To your two questions - you can run Topicscape on multiple machines
and have your Topicscapes on a removable hard disk. Provided you make
sure the logical drive is the same on each machine, you should
experience no problem. Even if the logical drives are different, the
inconvenience is minor (see below). So for practical purposes it is
portable. But it does make use of the Windows registry for several
purposes relating to performance and user convenience, so we do not
claim that it is a portable application in the sense you mean.

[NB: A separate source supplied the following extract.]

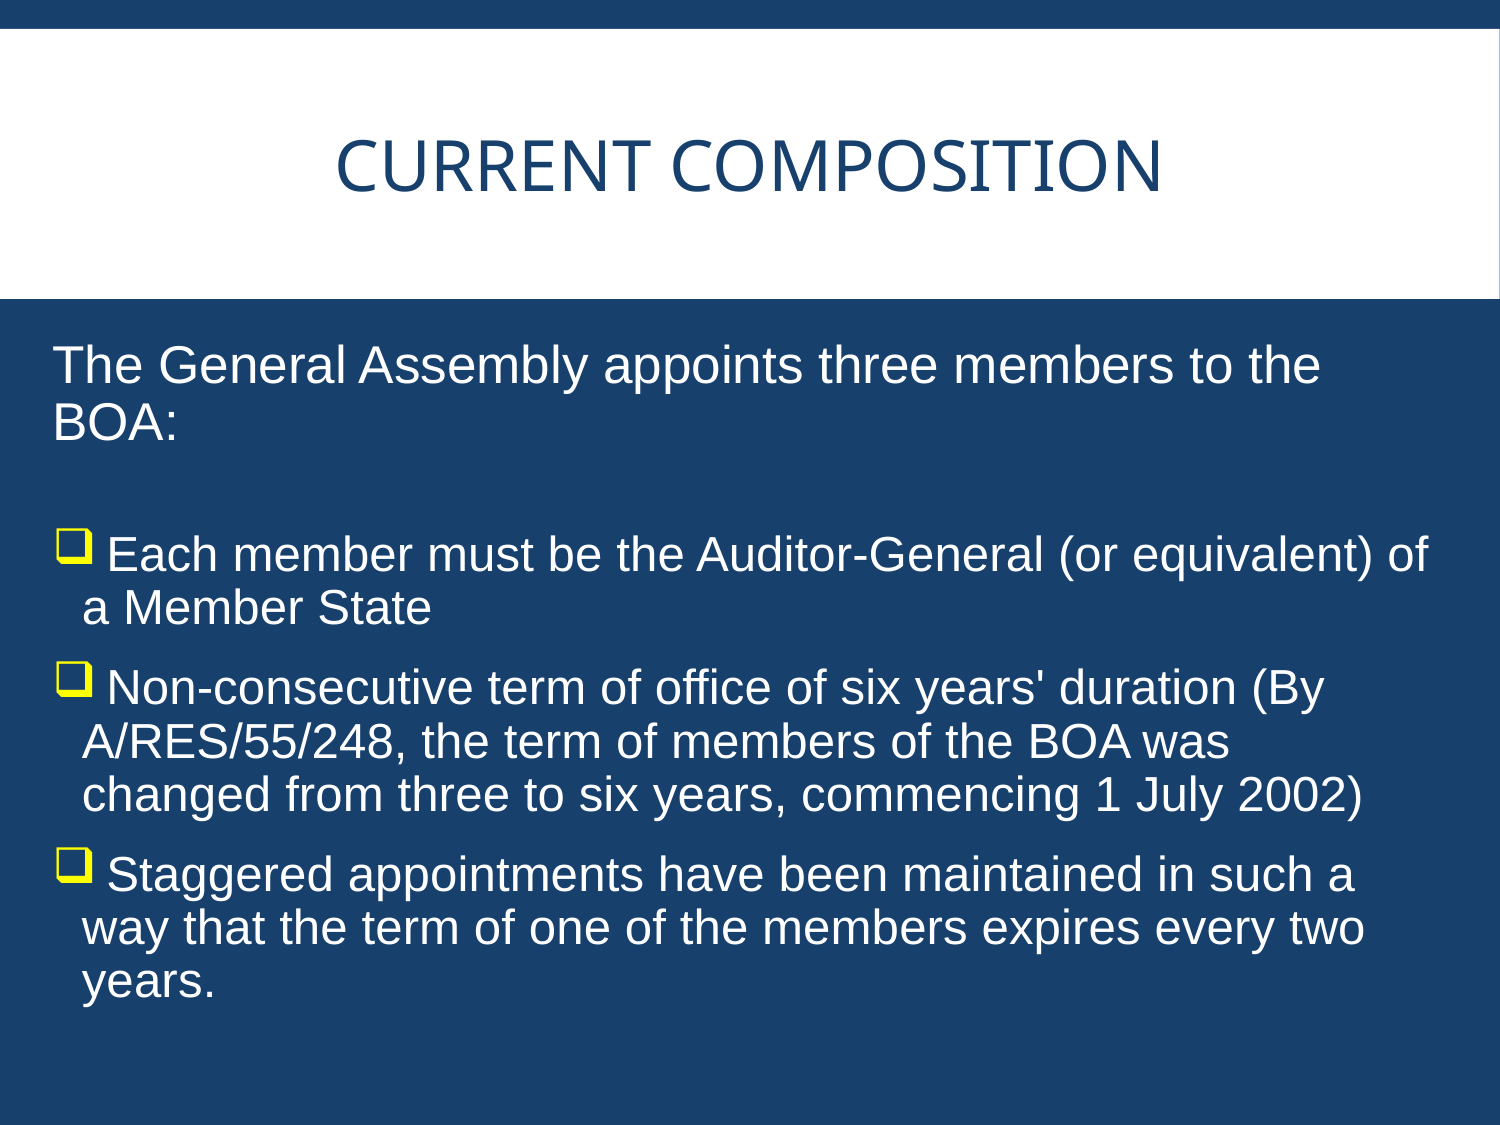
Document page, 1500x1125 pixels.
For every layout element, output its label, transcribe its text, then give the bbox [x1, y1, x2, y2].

list The General Assembly appoints three members to the BOA: Each member must be the Auditor-General (or equivalent) of a Member State Non-consecutive term of office of six years' duration (By A/RES/55/248, the term of members of the BOA was changed from three to six years, commencing 1 July 2002) Staggered appointments have been maintained in such a way that the term of one of the members expires every two years. [37, 329, 1450, 1020]
title Current Composition [0, 46, 1500, 295]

Many users do have their Topicscapes on a USB drive of some type and
transport them between home and work. We have more information about
this here:
and it applies to portable USB hard drives as well as flash drives.
For this purpose, we allow two installations with one license provided
only one is in use at a time.

Topicscapes have a default parent folder, named My Topicscapes unless
you change it on the first run. But they do not have to be in that
folder. You can start a Topicscape from wherever it is, provided it
is in its own folder - which is needed for various files describing
user customizations and descriptive data (if these are missing it will
not break, but will warn you and then make them with default

You can also permanently move the My Topicscapes folder as described

On relative paths, that is entirely in your hands. You have three
options each time you introduce files or folders - and Topicscape asks
you which you want. If you choose Move or Copy, the paths will indeed
be relative, as you want. Moving that Topicscape's folder will not
break the Topicscape. If you choose Link, the path is absolute.
Then, of course if you move the prortable disk to another machine, it
won't be able to find the file. Sometimes users do not want to commit
a file to Topicscape, but they do want to reach it from within
Topicscape, and Link provides that option. New users often start out
with Link, before they are ready to have their files controlled by
Topicscape. They get all the visibility that Topicscape brings
without having to make a commitment to Topicscape controlling their

But we always recommend the Move option, precisely because Links, like
Windows shortcuts, can easily be broken. The Move and Copy options
are more robust and Move avoids the risk of having copies that drift
out of alignment.

So yes, you can move Topicscapes around, but you do need to install
Topicscape on both PCs where it will be used.

I hope that covers everything, but let me know if not.